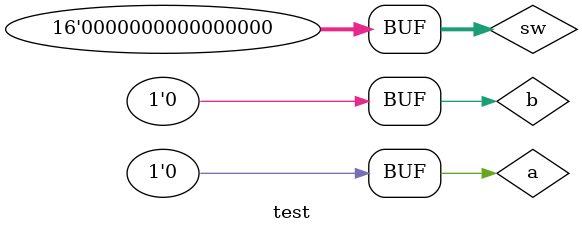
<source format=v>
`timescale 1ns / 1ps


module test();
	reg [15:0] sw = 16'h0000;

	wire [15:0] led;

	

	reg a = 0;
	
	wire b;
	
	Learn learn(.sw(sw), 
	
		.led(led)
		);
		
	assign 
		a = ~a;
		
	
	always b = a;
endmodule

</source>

--

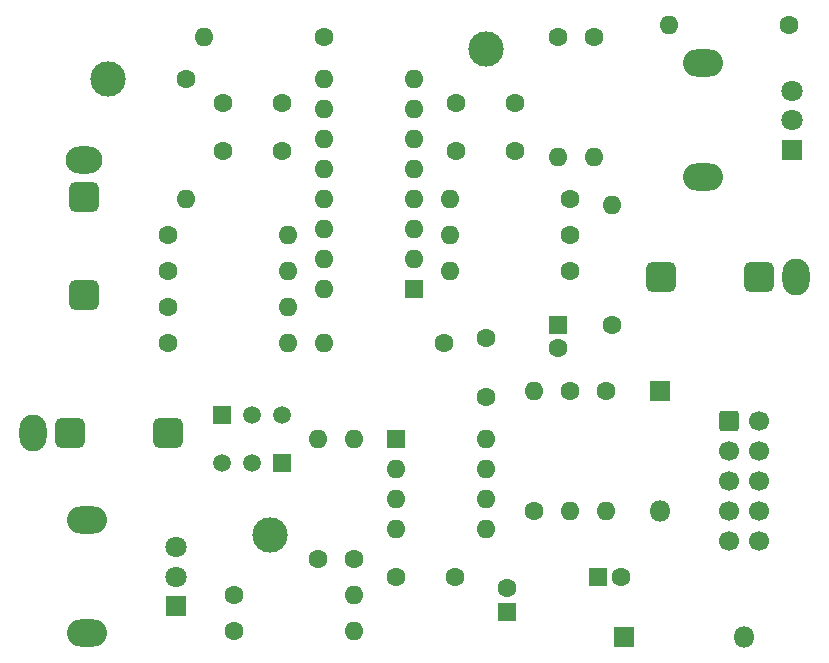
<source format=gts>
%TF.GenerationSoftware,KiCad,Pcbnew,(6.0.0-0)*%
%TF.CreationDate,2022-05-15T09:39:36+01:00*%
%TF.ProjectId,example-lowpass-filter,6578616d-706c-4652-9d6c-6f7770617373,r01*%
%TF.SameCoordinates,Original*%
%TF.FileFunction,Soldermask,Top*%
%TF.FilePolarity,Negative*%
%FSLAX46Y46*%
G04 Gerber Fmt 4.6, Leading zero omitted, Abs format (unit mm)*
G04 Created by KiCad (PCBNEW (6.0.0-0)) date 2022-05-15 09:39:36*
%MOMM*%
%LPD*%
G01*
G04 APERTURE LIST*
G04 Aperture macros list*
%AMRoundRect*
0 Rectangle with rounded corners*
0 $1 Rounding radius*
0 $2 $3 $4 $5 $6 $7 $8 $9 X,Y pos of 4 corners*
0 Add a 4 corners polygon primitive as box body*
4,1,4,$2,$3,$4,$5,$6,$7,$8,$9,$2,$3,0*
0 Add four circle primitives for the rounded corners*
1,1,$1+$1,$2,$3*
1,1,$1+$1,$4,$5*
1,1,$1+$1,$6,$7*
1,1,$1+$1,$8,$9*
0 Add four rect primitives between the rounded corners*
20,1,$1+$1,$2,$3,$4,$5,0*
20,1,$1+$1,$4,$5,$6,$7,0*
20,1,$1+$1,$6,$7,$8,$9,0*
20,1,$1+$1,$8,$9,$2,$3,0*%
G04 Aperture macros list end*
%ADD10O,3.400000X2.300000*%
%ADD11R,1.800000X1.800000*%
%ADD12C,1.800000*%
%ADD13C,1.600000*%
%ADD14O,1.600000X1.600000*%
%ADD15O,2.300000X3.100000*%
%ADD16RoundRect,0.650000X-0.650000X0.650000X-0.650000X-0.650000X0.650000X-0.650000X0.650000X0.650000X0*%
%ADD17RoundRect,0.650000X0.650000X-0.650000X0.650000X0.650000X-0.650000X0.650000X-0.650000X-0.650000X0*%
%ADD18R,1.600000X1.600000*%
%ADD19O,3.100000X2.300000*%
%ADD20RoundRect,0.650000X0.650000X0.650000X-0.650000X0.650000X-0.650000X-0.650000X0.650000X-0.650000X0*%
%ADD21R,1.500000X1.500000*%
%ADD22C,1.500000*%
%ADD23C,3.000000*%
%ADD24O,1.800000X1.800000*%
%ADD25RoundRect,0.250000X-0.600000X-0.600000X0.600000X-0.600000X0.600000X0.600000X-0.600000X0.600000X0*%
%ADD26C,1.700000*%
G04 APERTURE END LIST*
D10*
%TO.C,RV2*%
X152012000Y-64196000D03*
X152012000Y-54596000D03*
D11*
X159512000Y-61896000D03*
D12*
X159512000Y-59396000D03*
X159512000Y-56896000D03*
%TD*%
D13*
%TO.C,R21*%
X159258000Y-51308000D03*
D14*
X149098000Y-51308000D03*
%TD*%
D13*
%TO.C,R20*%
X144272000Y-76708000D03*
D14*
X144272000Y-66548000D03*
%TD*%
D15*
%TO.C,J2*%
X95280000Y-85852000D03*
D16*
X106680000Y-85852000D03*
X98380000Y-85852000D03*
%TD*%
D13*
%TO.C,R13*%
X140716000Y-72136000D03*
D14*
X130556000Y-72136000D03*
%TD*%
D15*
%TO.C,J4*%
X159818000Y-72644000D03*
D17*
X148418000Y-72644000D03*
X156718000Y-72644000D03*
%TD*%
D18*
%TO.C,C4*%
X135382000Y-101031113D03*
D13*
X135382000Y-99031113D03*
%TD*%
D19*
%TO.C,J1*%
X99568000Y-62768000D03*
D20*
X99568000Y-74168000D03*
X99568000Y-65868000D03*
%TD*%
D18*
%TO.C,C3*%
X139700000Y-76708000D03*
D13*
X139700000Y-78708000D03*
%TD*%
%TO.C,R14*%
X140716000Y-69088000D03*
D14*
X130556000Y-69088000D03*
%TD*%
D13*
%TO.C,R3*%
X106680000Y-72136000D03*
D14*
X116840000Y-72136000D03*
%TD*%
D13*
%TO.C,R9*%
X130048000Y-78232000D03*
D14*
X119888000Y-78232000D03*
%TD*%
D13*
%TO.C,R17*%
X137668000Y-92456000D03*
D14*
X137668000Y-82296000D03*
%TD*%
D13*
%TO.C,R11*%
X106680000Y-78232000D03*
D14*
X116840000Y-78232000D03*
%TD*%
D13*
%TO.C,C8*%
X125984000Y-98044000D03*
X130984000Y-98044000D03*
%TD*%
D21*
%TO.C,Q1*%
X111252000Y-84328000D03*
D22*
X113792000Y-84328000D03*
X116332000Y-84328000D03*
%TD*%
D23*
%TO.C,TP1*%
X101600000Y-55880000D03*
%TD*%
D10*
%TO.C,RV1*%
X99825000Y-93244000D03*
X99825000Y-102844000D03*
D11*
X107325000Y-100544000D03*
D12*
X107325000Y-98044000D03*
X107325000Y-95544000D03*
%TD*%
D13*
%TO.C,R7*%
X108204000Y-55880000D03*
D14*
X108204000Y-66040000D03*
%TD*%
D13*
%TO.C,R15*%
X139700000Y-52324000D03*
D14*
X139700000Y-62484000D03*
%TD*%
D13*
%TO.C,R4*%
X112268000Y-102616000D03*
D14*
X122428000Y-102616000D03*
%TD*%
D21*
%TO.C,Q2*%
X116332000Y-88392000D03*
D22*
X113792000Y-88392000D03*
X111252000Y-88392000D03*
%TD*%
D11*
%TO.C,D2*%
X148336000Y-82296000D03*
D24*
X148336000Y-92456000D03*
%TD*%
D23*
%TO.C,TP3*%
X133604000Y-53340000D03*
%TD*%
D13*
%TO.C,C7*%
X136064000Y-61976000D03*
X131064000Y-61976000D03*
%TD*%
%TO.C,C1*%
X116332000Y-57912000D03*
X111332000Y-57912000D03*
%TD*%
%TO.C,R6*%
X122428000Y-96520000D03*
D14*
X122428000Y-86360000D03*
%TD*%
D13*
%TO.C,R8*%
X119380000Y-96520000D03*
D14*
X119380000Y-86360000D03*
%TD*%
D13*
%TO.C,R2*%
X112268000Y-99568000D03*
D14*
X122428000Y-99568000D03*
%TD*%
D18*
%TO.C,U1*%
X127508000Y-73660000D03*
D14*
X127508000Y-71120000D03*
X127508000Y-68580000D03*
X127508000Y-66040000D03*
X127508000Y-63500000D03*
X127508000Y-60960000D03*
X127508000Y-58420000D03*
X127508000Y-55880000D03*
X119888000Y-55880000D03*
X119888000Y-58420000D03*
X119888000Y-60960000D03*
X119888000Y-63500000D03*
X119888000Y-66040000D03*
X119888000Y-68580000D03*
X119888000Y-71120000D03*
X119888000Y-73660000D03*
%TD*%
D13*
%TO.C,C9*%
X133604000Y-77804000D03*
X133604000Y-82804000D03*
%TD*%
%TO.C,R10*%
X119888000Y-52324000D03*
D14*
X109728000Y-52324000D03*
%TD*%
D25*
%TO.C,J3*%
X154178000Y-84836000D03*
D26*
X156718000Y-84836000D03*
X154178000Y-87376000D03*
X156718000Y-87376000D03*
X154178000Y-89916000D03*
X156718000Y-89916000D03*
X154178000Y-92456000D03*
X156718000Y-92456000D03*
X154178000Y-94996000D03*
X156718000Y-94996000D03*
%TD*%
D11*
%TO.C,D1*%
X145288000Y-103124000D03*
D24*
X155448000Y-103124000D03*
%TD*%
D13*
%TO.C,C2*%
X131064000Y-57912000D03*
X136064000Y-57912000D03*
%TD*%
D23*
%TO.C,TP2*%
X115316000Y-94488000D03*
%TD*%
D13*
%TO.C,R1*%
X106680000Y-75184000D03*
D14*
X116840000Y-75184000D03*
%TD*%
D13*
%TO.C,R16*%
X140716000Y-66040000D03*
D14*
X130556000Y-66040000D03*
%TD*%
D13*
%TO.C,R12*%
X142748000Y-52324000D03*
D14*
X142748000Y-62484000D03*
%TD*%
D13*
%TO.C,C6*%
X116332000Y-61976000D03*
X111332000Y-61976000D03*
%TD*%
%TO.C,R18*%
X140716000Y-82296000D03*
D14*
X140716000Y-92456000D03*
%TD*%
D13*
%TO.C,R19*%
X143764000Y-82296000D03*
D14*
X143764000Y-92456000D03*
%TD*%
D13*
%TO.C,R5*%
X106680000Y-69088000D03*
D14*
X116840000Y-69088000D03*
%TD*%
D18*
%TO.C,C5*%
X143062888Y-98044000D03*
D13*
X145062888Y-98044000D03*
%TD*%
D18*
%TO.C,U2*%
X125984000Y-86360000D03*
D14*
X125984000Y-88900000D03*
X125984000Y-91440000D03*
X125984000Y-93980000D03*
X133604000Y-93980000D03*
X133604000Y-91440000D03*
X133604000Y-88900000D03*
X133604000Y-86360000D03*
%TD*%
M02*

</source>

> _PROBLEM_
Filter the entries above down to the lines that hold the word "source", and copy those lines.

> _EXERCISE ANSWER_
<source format=v>
</source>
<source format=gts>
</source>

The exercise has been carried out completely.